Are you in charge of throwing a corporate event, but aren’t sure where to get started?
Corporate events are important. They’re great for promoting products, fostering community within your company, and recognizing employees in a formal way for a job well done. They can be innovative, informative, and fun.
It’s very important that you take your time planning the event.
But, how do you plan an awesome corporate event?
Check out this guide to learn how to throw a corporate event the right way.
Set a Budget
First things first, you need to set a budget for your corporate event.
While you shouldn’t haggle, negotiate with hotels and venues for fair pricing.
When creating your budget, make sure you make a complete list of everything you’ll need for the event. Besides the venue and accommodation, you also need to factor in the cost of food, entertainment, and transportation.
Start Contacting Vendors
Once you’ve decided on a budget, it’s time to get in touch with vendors. Here are some things to keep in mind when hiring vendors:
For room rentals, make sure you have a clear picture of what’s included in the cost (ie, if there’s a breakfast buffet, then you don’t have to worry about budgeting additional costs of breakfast)
Figure out what hours you’ll have access to each room (conference rooms, auditoriums, etc.)
If you hire a caterer, start meeting with them to discuss food options and conduct taste tests.
If you plan to have alcohol at your event, look into hiring a licensed bartender.
Find out if the venue provides decorations or if you need to bring your own.
Choose the Right Location
When putting together a corporate event, the location is probably the biggest factor to keep in mind.
If this is a big nationwide event that will take place over the weekend, then you want to choose a hotel that’s central, has plenty of amenities, and that’s appropriate for work events.
If this is a one-day event that’s being held for local employees, then you still want to make sure it’s easy to commute to.
Also, even though everyone may not attend the event, make sure you choose a venue that’s large enough to fit all of your employees if they were all to attend.
The event you choose will also depend on the entertainment and food. For example, if you plan to bring in food trucks, then it may be a better idea to host your event outside.
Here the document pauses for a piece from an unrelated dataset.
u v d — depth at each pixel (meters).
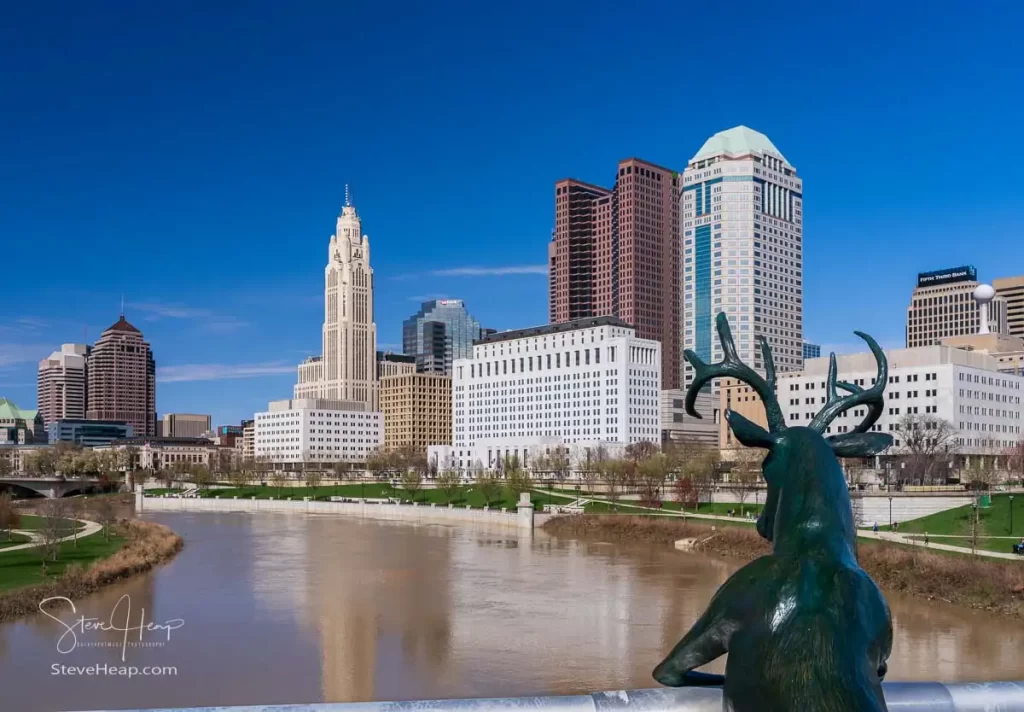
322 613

Or, if you plan to bring in musicians, then you need to make sure the event space you choose has the right plugins for all of their instruments.
Decide On an Objective
Your event shouldn’t just be about bringing all of your employees together.
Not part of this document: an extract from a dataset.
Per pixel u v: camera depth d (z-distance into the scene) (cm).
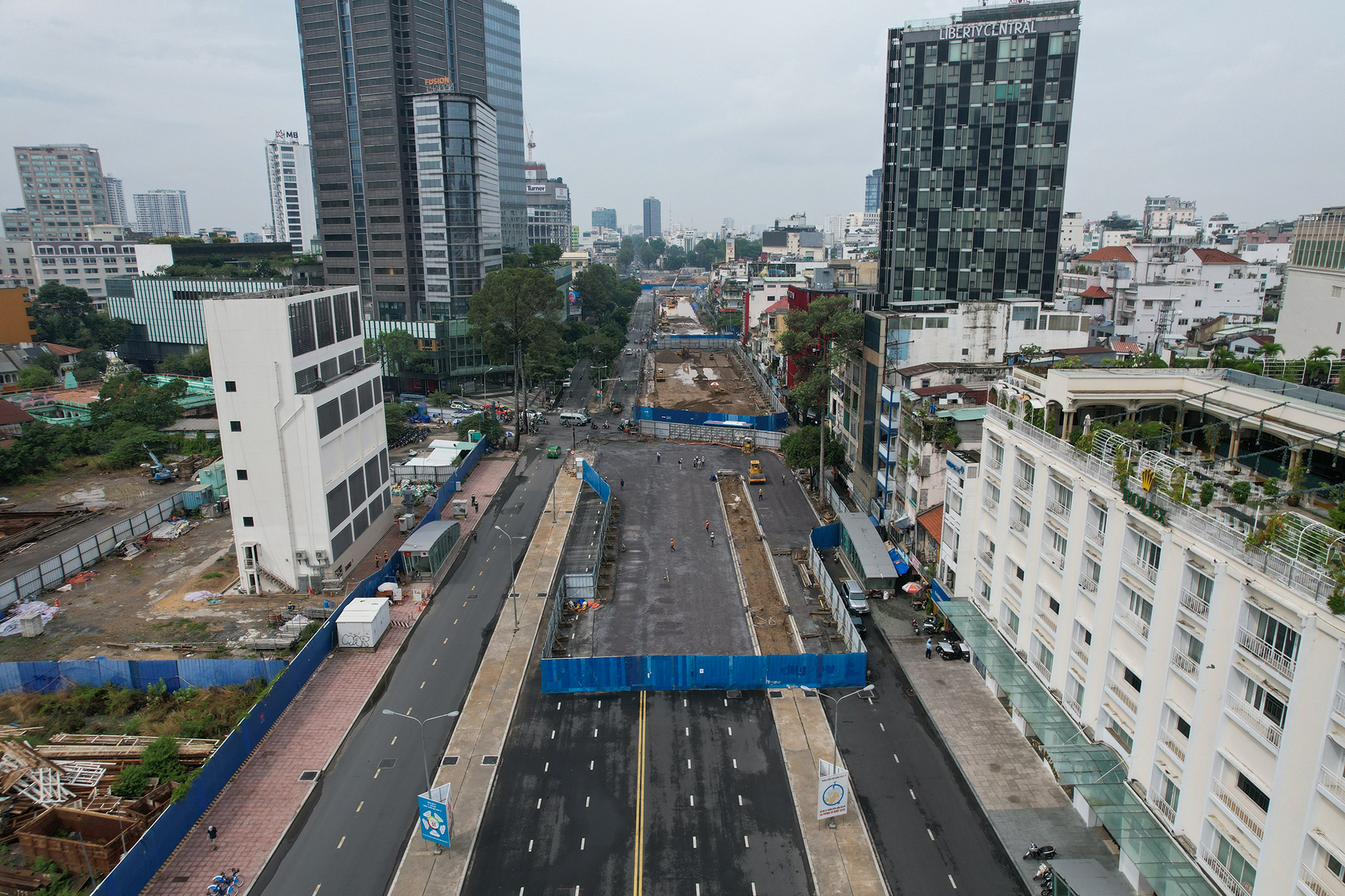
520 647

Before you dive too deep into planning your event, you need to make sure you set an aim.
This will help determine the speakers you need for your event, what activities and seminars you should offer, and much more.
Ask yourself, “What do I want my employees to accomplish by attending this event?” And, “If they don’t attend, what will they miss out on?”
Promote Your Event
If you want there to be a good turnout at your event, then you need to focus on promoting it.
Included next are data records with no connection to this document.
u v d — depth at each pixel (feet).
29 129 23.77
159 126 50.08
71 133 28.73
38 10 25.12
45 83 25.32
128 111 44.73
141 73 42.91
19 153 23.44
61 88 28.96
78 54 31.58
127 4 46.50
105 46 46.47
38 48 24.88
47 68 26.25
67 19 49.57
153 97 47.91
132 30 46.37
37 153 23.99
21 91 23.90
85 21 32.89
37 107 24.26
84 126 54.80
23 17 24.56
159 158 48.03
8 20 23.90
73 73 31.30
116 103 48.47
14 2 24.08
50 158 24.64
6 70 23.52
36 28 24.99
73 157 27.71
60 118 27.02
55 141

You can promote your corporate event on social media, send out large email blasts, and make sure you also ask your team members to spread the word about the event.
If your corporate event is open to the public, then don’t be afraid to allow your employees to bring guests and to tell their friends about the big event. You never know who could be your next big client!
The more buzz you create about the event, the more excited people will be to attend.
Keep Staff Well-Informed
Keeping your staff well-informed goes hand in hand with promoting your event.
Basically, you don’t want a bunch of people to miss out on the event because they thought it was Saturday night when really it was Friday night.
However, you shouldn’t constantly bombard your staff with texts and emails. Aim to give updates about once per week about the coming event.
Create a Timetable
While it’s normal for things to be running a little early or a little late at corporate events, you don’t want the schedule to be thrown so off that you don’t have time at the end of the night for the entertainment or that you have to cut one of your speakers short.
To ensure that everything stays on track, create a timetable for your event. And remember to include plenty of downtime for networking and mingling.